Applied Quantum Materials (AQM) is using magnetic nanoparticles to help bolster Alberta's COVID-19 testing program. It has secured a deal with Alberta Health Services to provide the provincial laboratory system with COVID-19 testing kits.
Alberta has been using COVID-19 tests that require a substance called reagent, which the province has been procuring from international companies.
"AQM decided to address the issue and developed the only all Canadian-produced viral extraction reagent," AQM's chief executive officer Dr. David Antoniuk said in an email to Taproot Edmonton.
"Working with the University of Alberta and Alberta Precision Labs we developed a magnetic silicon-based nanomaterial which is highly effective in binding to the COVID-19 RNA."
The kits are used to extract the genetic material from SARS-CoV-2, the virus that causes COVID-19. The kits use AQM's proprietary MagDx technology, including magnetic silicon-based nanoparticles, which allows the extraction and isolation of nucleic acids (RNA/DNA).
Edmonton-based Applied Quantum Materials is supplying Alberta Health with nucleic acid kits to extract the genetic material from SARS-CoV-2. (Courtesy of AQM)
Antoniuk said he hopes that this will encourage government support for Canadian companies and researchers rather than relying on international vendors.
"Currently we are supplying enough nanomaterials for 50,000 tests per week, and we can scale up to provide really all of Canada's needs if we had to," Antoniuk said in a video published by AHS.
University of Alberta associate professor of medical genetics Dr. Stacey Hume told Taproot Edmonton that it was difficult to obtain that reagent as companies distribute it in an equitable fashion rather than based on order volume.
"I reached out to AQM to develop an entirely Canadian viral extraction kit," said Dr. Hume. "This ensures a dependent supply within Alberta and Canada, and also importantly ensured a high-quality product."
Hume, who also works at Alberta Precision Laboratories, said tests have shown that this reagent is performing better than the other commercial sources they were using. She explained that it is used in step two of a three-step COVID testing process.
"Step two is critical because we need to be able to obtain as much viral genome as possible to ensure early detection.
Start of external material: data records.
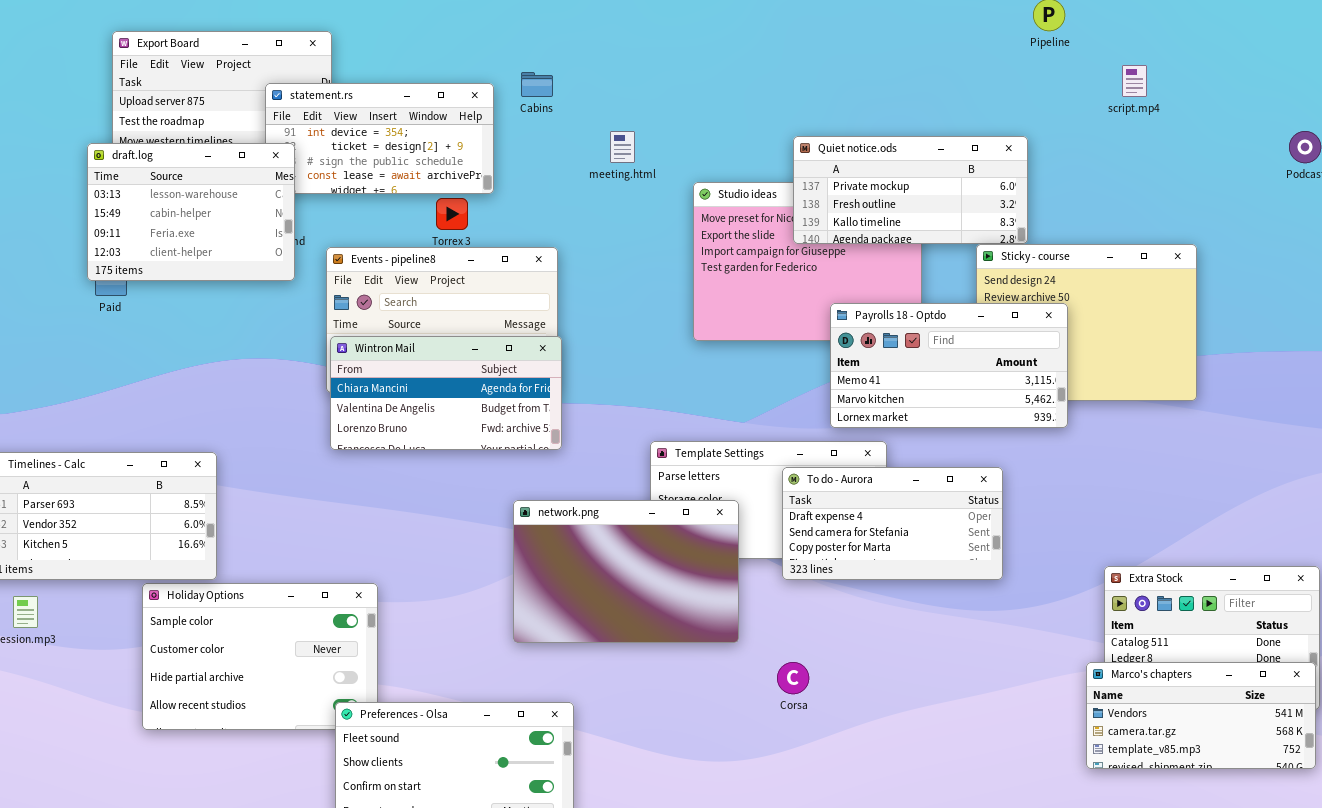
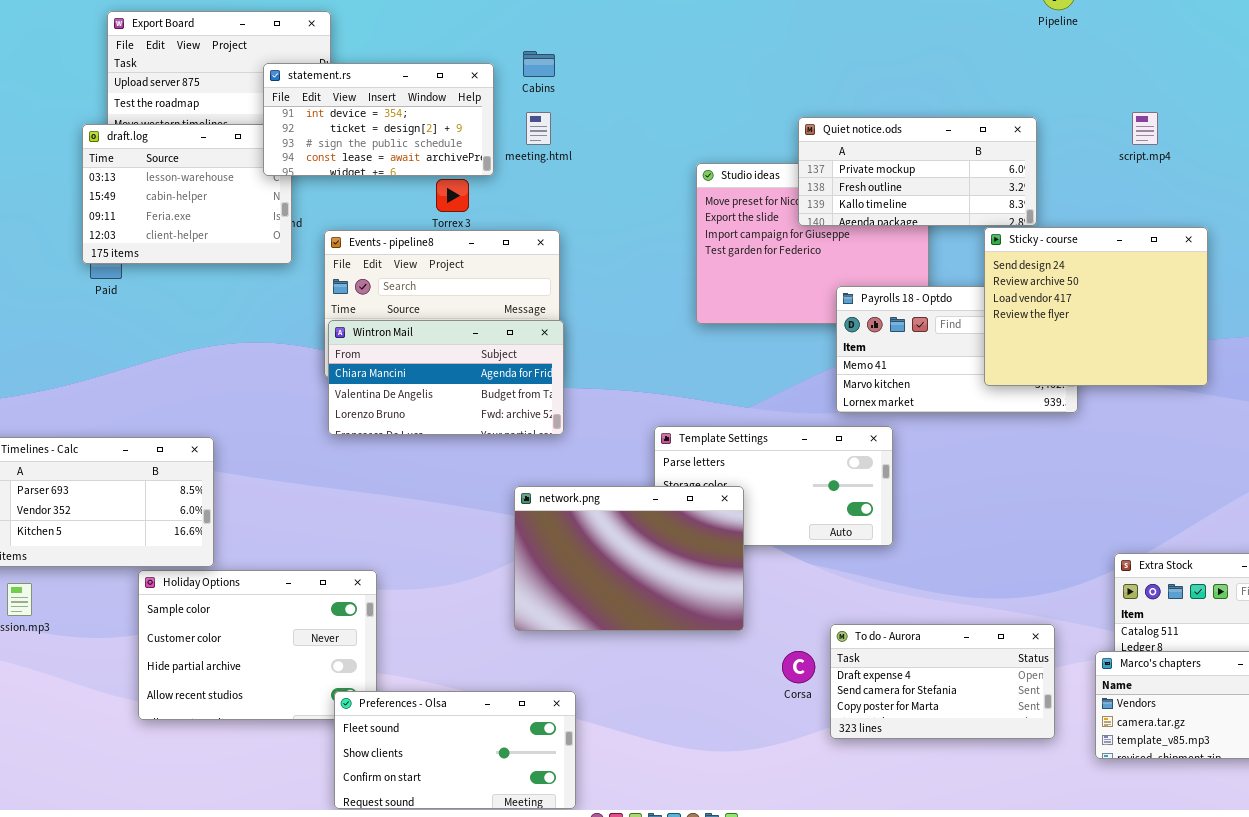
script.mp4: [1122,65,1147,97] -> [1132,112,1158,145], moved
statement.rs: [265,83,494,194] -> [263,63,494,176], raised
meeting.html: [610,131,635,163] -> [526,112,551,145], moved
Sticky - course: [976,244,1197,401] -> [984,227,1208,386], raised
To do - Aurora: [782,467,1003,580] -> [830,624,1055,739], moved

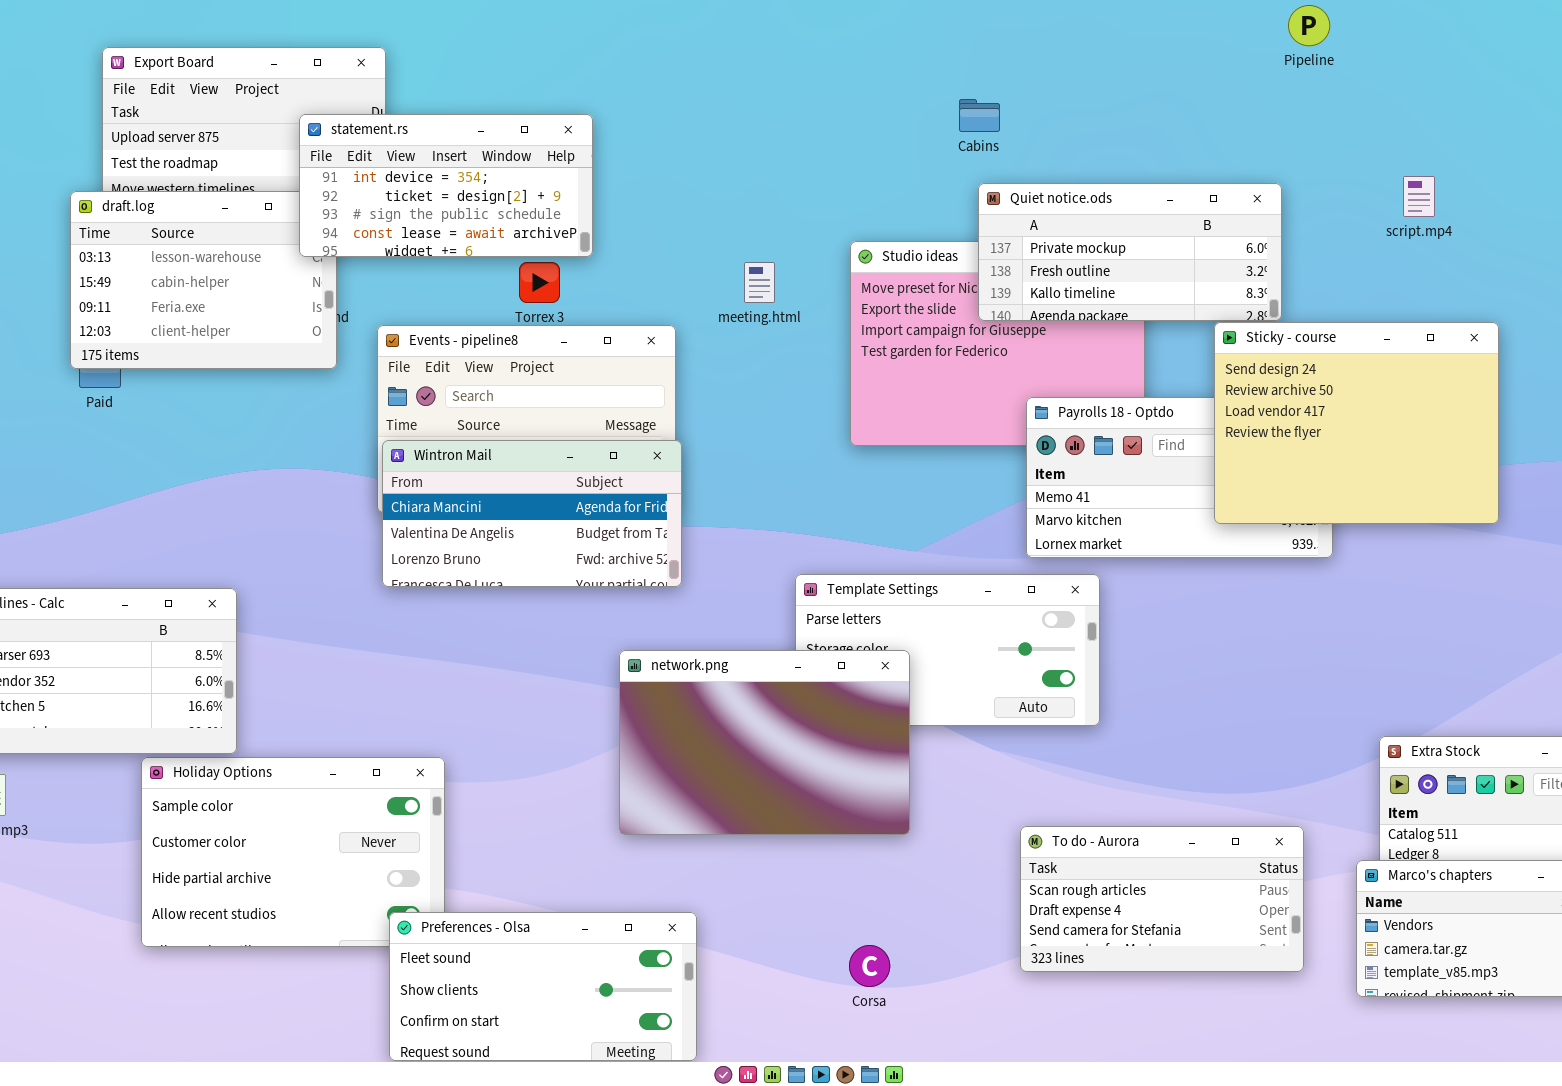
Cabins: [523,51,555,77] -> [959,99,1000,132], moved
meeting.html: [526,112,551,145] -> [744,262,775,303], moved
To do - Aurora: [830,624,1055,739] -> [1020,826,1304,972], scrolled up 1 row
Corsa: [782,651,815,683] -> [849,945,890,987], moved

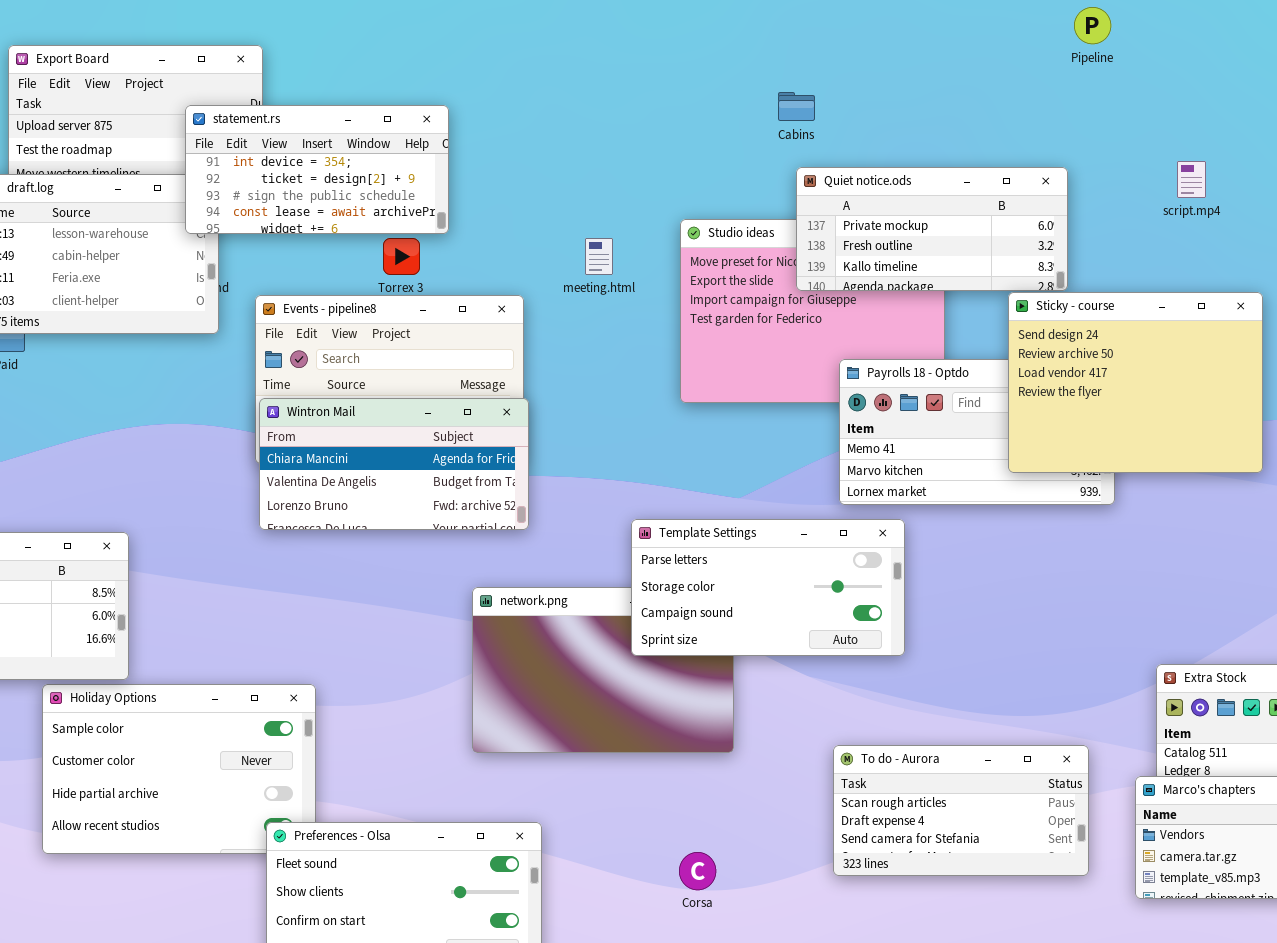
Template Settings: [795,574,1100,726] -> [631,519,905,656], raised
We don't want to miss any pre-symptomatic patients that may have a low viral load," she explained.
Alberta Innovates CEO Laura Kilcrease said AQM is a great example of how innovative companies can pivot and apply technologies across sectors. Alberta Innovates has previously supported AQM in developing other nanotechnology applications through several programs.
Dr. Antoniuk told Taproot that in addition to diversifying Alberta's economy, AQM's efforts serve to "strengthen (its) ability to respond to a pandemic situation and protect the lives of Canadians."